What to work on | Among these entries, how many lines have the string "root" in them? Only the number is needed.

Dataset records |
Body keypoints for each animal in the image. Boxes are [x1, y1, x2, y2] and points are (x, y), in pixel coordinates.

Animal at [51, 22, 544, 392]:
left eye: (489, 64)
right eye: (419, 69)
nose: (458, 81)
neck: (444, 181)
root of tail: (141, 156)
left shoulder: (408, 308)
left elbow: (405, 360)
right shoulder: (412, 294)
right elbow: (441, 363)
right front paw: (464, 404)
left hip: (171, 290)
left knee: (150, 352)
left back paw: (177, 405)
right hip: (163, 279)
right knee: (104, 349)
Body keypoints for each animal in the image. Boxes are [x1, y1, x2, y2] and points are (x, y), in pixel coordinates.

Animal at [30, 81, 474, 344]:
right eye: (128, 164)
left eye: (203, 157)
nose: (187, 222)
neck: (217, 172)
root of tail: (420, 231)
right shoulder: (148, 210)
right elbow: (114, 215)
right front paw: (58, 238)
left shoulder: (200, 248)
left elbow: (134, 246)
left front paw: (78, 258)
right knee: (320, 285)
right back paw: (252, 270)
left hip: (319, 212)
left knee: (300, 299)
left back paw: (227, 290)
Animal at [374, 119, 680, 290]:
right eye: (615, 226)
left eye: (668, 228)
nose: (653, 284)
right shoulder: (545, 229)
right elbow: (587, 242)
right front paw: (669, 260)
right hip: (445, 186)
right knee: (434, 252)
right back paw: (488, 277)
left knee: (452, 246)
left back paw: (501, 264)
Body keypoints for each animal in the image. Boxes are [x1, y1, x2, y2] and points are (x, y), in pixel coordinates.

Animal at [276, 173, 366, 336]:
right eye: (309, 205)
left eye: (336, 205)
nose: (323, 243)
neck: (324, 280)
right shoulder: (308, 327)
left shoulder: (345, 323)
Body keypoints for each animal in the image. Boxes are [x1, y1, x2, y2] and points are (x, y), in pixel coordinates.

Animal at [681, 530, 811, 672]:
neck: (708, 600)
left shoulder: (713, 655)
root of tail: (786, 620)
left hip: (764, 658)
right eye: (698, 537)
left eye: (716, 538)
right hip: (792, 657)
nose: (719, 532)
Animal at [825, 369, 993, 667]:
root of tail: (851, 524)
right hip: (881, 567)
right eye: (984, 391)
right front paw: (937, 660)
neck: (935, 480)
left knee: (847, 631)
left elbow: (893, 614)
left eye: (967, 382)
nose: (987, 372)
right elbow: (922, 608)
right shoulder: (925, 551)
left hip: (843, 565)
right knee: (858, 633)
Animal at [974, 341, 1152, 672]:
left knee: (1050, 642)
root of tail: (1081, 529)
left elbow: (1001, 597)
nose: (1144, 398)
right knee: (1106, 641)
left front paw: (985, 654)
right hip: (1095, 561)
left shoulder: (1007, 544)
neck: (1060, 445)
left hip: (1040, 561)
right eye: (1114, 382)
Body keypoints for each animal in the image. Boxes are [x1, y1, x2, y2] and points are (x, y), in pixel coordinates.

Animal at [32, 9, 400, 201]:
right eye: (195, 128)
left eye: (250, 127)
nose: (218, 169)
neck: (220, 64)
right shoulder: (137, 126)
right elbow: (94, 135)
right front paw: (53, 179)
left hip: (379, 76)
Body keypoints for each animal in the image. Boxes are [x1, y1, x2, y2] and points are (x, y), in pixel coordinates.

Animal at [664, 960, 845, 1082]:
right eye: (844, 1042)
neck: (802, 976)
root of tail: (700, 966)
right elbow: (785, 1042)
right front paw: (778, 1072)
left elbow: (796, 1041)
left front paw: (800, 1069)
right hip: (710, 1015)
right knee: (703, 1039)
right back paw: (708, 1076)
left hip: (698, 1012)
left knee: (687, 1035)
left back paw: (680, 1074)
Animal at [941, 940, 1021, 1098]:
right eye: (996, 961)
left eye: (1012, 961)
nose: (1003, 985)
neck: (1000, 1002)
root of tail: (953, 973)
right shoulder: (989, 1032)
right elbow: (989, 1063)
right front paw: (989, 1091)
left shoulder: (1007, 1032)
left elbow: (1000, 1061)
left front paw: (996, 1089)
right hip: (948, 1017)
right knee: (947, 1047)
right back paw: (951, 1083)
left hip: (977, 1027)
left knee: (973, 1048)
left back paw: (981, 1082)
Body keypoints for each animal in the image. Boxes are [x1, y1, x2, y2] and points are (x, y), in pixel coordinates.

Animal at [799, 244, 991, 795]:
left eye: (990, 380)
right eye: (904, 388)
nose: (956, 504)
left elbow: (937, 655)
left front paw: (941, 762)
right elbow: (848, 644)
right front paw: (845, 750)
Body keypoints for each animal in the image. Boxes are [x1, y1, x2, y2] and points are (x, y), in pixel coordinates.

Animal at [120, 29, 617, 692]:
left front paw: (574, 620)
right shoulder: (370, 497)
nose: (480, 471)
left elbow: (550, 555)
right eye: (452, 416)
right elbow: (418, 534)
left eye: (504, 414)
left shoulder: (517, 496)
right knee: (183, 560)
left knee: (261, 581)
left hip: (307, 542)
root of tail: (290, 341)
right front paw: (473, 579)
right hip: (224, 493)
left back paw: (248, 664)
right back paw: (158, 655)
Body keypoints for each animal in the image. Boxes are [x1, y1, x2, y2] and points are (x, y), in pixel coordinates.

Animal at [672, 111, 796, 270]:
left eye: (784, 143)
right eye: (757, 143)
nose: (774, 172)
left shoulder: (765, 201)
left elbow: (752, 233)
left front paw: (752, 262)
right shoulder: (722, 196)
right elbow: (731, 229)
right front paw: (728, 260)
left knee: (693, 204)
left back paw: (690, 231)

Problem solution | 8